MAM can be considered an overlap or extension technology to MDM and handles BYOD devices and the concept of data security differently. When an employee brings a personal device into the enterprise, MAM enables the corporate IT staff to provision the device, download approved corporate applications and control access to back-end data sources. If the device is lost or stolen, or if the employee leaves the company, IT staff can remotely remove any confidential applications or data. Ultimately, implementing a MAM solution depends upon the organization and how many mobile-enabled applications they feel are needed to best serve the workforce.

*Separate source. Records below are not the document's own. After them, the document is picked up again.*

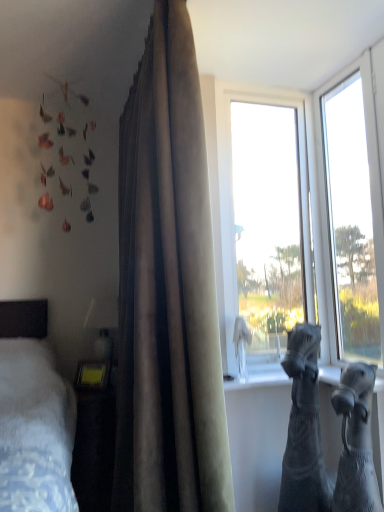
Where is `satin-like beige curtain at center`? The width and height of the screenshot is (384, 512). satin-like beige curtain at center is located at coordinates (168, 289).

The width and height of the screenshot is (384, 512). What do you see at coordinates (168, 289) in the screenshot?
I see `satin-like beige curtain at center` at bounding box center [168, 289].

Where is `transparent glass window at upper right, placed as the first window when sorted from right to left`? The height and width of the screenshot is (512, 384). transparent glass window at upper right, placed as the first window when sorted from right to left is located at coordinates (354, 213).

You are a GUI agent. You are given a task and a screenshot of the screen. Output one action in this format:
    pyautogui.click(x=<x>, y=<y>)
    Task: Click on the satin-like beige curtain at center
    The height and width of the screenshot is (512, 384).
    Given the screenshot: What is the action you would take?
    pyautogui.click(x=168, y=289)

From a real-world perspective, is satin-like beige curtain at center positioned over transparent glass window at upper right, placed as the first window when sorted from right to left, based on gravity?

No, from a real-world perspective, satin-like beige curtain at center is not on top of transparent glass window at upper right, placed as the first window when sorted from right to left.

Image resolution: width=384 pixels, height=512 pixels. I want to click on the 1st window behind when counting from the satin-like beige curtain at center, so click(354, 213).

How different are the orientations of satin-like beige curtain at center and transparent glass window at upper right, placed as the first window when sorted from right to left, in degrees?

They differ by 0.187 degrees in their facing directions.

Is satin-like beige curtain at center facing away from transparent glass window at upper right, which is the 2th window from left to right?

Yes, satin-like beige curtain at center's orientation is away from transparent glass window at upper right, which is the 2th window from left to right.

Does transparent glass window at upper right, positioned as the first window in left-to-right order, have a smaller size compared to transparent glass window at upper right, placed as the first window when sorted from right to left?

Incorrect, transparent glass window at upper right, positioned as the first window in left-to-right order, is not smaller in size than transparent glass window at upper right, placed as the first window when sorted from right to left.

How far apart are transparent glass window at upper right, positioned as the first window in left-to-right order, and transparent glass window at upper right, placed as the first window when sorted from right to left?

The distance of transparent glass window at upper right, positioned as the first window in left-to-right order, from transparent glass window at upper right, placed as the first window when sorted from right to left, is 14.71 centimeters.

What's the angular difference between transparent glass window at upper right, which is counted as the second window, starting from the right, and transparent glass window at upper right, placed as the first window when sorted from right to left,'s facing directions?

The angular difference between transparent glass window at upper right, which is counted as the second window, starting from the right, and transparent glass window at upper right, placed as the first window when sorted from right to left, is 90 degrees.

Is transparent glass window at upper right, which is counted as the second window, starting from the right, with transparent glass window at upper right, placed as the first window when sorted from right to left?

The perpetrator of an IT breach or compromise from the wireless network isn’t necessarily the physical owner of the BYOD device, but it can invariably be the source. While MDM and MAM can be used in conjunction with each other to provide an effective BYOD solution, neither of the solutions address the primary source of security compromise, unfettered network access between the wireless and the wired corporate network. The use of BYOD mobile devices in insecure public networks such as municipal Wi-Fi networks and wireless hotspots can expose these devices to various kinds of worms, viruses and other malicious code. When these devices re-enter the enterprise network environment, the lack of any security access control can leave the corporate network and associated resources open to propagation of malicious code and attack.
Networks continue to increase in complexity and “who” has access to “what” is perhaps the biggest challenge of all and wireless access compounds that problem significantly. Almost 95% of all security breaches are a result of mis-configurations in the devices granting access to the network, such as firewalls, routers, load balancers and mobile device controllers. Managing the access between the wired and wireless networks to enforce exactly what access is allowed to BYOD devices has to be the first step in any wireless initiative – before any thought of managing the mobile device can be considered. Once access has been defined, an ongoing monitoring program needs to be in place to identify violations that would allow unauthorized mobile devices to access wired corporate resources on a regular basis.
From cross-platform malware that infect everything in the network to confidential corporate e-mails and attached files, organizations need to get a grip on their ballooning BYOD security challenges to reduce the overall attack surface and the incidence of network and corporate compromise. That “grip” is never going to be 100% on the BYOD device. That “grip” has to be on something the organization owns and has complete control of … network access.